Gabriele d’Annunzio was Italy’s premier poet at a time when poetry mattered enough to trigger riots. A brilliant self-publicist in the first age of mass media, he used his fame to sell his work, seduce women, and promote his extreme nationalism. In 1915 d’Annunzio’s incendiary oratory helped drive Italy to enter the First World War, in which he achieved heroic status as an aviator.
In 1919 he led a troop of mutineers into the Croatian port of Fiume and there a delinquent city-state. Futurists, anarchists, communists, and proto-fascists descended on the city. So did literati and thrill seekers, drug dealers, and prostitutes.
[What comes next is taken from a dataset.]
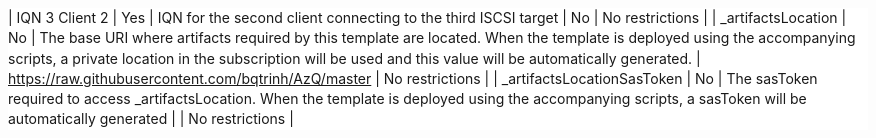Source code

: | IQN 3 Client 2              | Yes      | IQN for the second client connecting to the third ISCSI target                                                                                                                                                                        | No                                                   | No restrictions                                                                                        |
| \_artifactsLocation         | No       | The base URI where artifacts required by this template are located. When the template is deployed using the accompanying scripts, a private location in the subscription will be used and this value will be automatically generated. | https://raw.githubusercontent.com/bqtrinh/AzQ/master | No restrictions                                                                                        |
| \_artifactsLocationSasToken | No       | The sasToken required to access \_artifactsLocation. When the template is deployed using the accompanying scripts, a sasToken will be automatically generated                                                                         |                                                      | No restrictions                                                                                        |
After fifteen months an Italian gunship brought the regime to an end, but the adventure had its sequel: three years later, the fascists marched on Rome, belting out anthems they’d learned in Fiume, as Mussolini consciously modeled himself after the great poet.
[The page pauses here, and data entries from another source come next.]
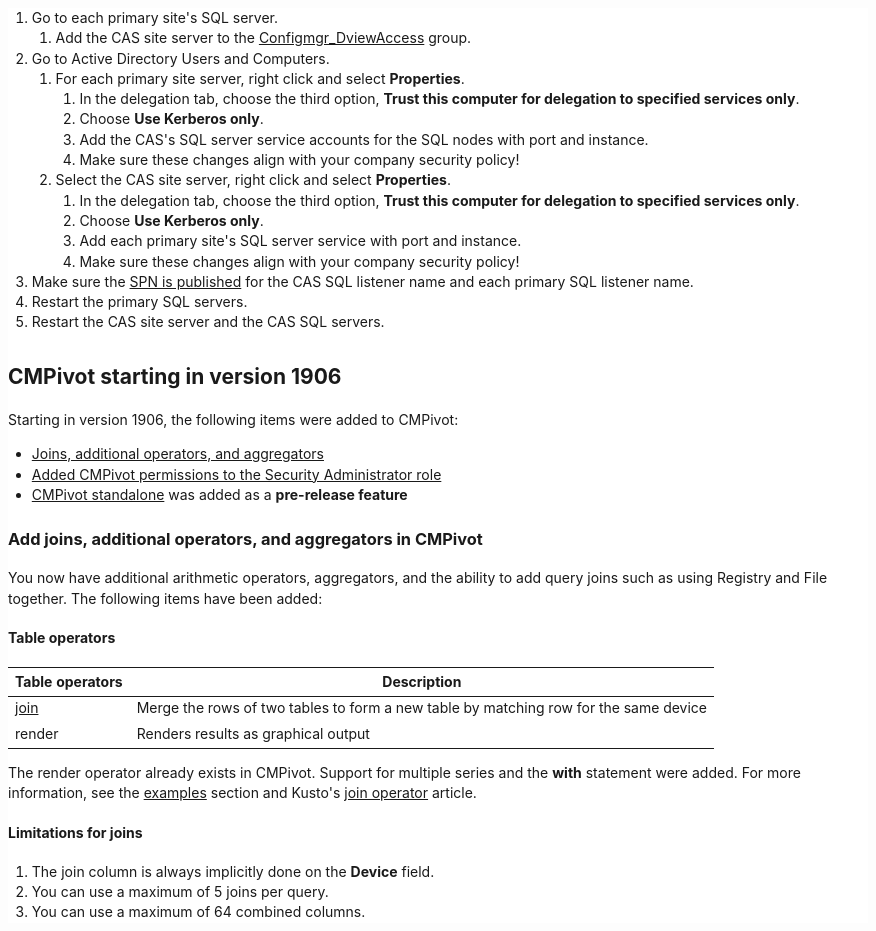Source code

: 1. Go to each primary site's SQL server.
   1. Add the CAS site server to the [Configmgr_DviewAccess](/sccm/core/plan-design/hierarchy/accounts#configmgr_dviewaccess) group.
1. Go to Active Directory Users and Computers.
   1. For each primary site server, right click and select **Properties**.
      1. In the delegation tab, choose the third option, **Trust this computer for delegation to specified services only**. 
      1. Choose **Use Kerberos only**.
      1. Add the CAS's SQL server service accounts for the SQL nodes with port and instance.
      1. Make sure these changes align with your company security policy!
   1. Select the CAS site server, right click and select **Properties**.
      1. In the delegation tab, choose the third option, **Trust this computer for delegation to specified services only**. 
      1. Choose **Use Kerberos only**.
      1. Add each primary site's SQL server service with port and instance.
      1. Make sure these changes align with your company security policy!
1. Make sure the [SPN is published](https://docs.microsoft.com/sql/database-engine/availability-groups/windows/listeners-client-connectivity-application-failover?view=sql-server-2017#SPNs) for the CAS SQL listener name and each primary SQL listener name.
1. Restart the primary SQL servers.
1. Restart the CAS site server and the CAS SQL servers.

## <a name="bkmk_cmpivot1906"></a> CMPivot starting in version 1906

Starting in version 1906, the following items were added to CMPivot:

- [Joins, additional operators, and aggregators](#bkmk_cmpivot_joins)
- [Added CMPivot permissions to the Security Administrator role](#bkmk_cmpivot_secadmin1906)
- [CMPivot standalone](#bkmk_standalone) was added as a **pre-release feature**

### <a name="bkmk_cmpivot_joins"></a> Add joins, additional operators, and aggregators in CMPivot

You now have additional arithmetic operators, aggregators, and the ability to add query joins such as using Registry and File together. The following items have been added:

#### Table operators

|Table operators| Description|
|-----|-----|
| [join](https://docs.microsoft.com/azure/kusto/query/joinoperator)| Merge the rows of two tables to form a new table by matching row for the same device|
|render|Renders results as graphical output|

The render operator already exists in CMPivot. Support for multiple series and the **with** statement were added. For more information, see the [examples](#bkmk_cmpivot_examples1906) section and Kusto's [join operator](https://docs.microsoft.com/azure/kusto/query/joinoperator) article.

#### Limitations for joins

1. The join column is always implicitly done on the **Device** field.
1. You can use a maximum of 5 joins per query.
1. You can use a maximum of 64 combined columns.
At once an aesthete and a militarist, d’Annunzio wrote with equal enthusiasm about Fortuny gowns and torpedoes, and enjoyed making love on beds strewn with rose petals as much as risking death as an aviator. Lucy Hughes-Hallett’s stunning biography vividly re-creates his flamboyant life and dramatic times, tracing the early twentieth century’s trajectory from Romantic idealism to world war and fascist aggression.
PUBLISHERS WEEKLY
The Italian modernist writer and demagogue embodies some of the most dynamic and sinister impulses of the early 20th century, according to this dazzling biography. Historian and critic Hughes-Hallett (Cleopatra: Histories, Dreams, and Distortions) delves into D'Annunzio's lurid contradictions: he was a brilliant, scandalous literary celebrity whose works embraced medieval archaisms and machine-age futurism; a ruthless seducer of women; an avowed Nietzschean superman and an effeminate voluptuary who loved fashion, furnishings, and flowers; and a blood-thirsty militarist who helped propel Italy into World War I with his pro-war oratory and reveled in the carnage he witnessed at the front. The book climaxes with a captivating account of D'Annunzio's 1919 seizure of power in the city of Fiume, a febrile episode part Summer of Love and part Nuremberg rally that pioneered the politics and aesthetics of later Fascist regimes. Hughes-Hallet tells the story through vignettes that unfold in intimate, novelistic detail; her patchwork narrative spotlights the raucously entertaining soap opera of D'Annunzio's life, but gels into a shrewd, challenging analysis that links his sadomasochistic psyche to his pitiless ideology. The result is a resonant study of the themes of power, masculinity, violence, and desire that made D'Annunzio such a striking emblem of his age. 53 illus. & 1 map.